The report says that even with his wife (ex-wife?) as a witness, Prevost was found guilty by le Tribunal de Police de Belfort of failing to secure his Wi-Fi network, and was fined 150 euros. The court did not terminate his Internet connection. If any of our French readers can add to the detail of this report by way of comment, this blogger would be very grateful. 

2 comments:

FrenchKat said...

The HADOPI law actually makes a distinction between a "complementary penalty" to the act of infringement and liability for negligence with respect to one's internet connection.
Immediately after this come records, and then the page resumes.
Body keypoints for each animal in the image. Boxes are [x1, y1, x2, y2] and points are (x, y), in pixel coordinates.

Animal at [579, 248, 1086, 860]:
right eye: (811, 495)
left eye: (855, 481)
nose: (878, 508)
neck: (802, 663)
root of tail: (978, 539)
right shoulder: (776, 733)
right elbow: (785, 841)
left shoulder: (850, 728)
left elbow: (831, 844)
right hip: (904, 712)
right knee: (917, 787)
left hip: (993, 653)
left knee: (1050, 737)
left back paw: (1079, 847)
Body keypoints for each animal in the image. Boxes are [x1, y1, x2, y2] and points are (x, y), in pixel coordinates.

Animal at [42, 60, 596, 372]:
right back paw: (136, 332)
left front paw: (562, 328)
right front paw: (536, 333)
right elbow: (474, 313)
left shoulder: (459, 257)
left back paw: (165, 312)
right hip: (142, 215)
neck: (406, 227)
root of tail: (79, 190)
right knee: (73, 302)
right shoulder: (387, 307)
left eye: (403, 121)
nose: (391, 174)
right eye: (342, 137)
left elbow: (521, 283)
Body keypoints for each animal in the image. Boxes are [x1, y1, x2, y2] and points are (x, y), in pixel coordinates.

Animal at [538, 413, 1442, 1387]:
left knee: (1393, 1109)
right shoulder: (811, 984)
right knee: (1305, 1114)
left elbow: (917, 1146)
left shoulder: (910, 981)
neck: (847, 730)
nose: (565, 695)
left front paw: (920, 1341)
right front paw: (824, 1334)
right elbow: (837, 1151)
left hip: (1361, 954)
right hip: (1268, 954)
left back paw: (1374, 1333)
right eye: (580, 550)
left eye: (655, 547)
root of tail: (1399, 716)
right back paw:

The former means that the state has shown that the person responsible for the internet connection (i.e., the subscriber) was the actual infringer, who then risks the standard penalties for copyright infringement as well as a suspension of his internet connection for up to 1 year. The latter refers to the situation where the subscriber is being held accountable for his failure to properly secure his internet connection and liability in no way depends on a showing that he himself has committed an act of infringement. In this latter scenario (which appears to be the case in the recent ruling), the accused risks a fine and a suspension of his internet connection for up to 1 month.

Anonymous said...

Mr Bumble in Charles Dickens' Oliver Twist put a similar case for the defence like this:

"That is no excuse," replied Mr. Brownlow. "… and indeed [you] are the more guilty of the two, in the eye of the law; for the law supposes that your wife acts under your direction."

“If the law supposes that,” said Mr. Bumble,… “the law is a ass—a idiot. If that’s the eye of the law, the law is a bachelor; and the worst I wish the law is that his eye may be opened by experience—by experience.”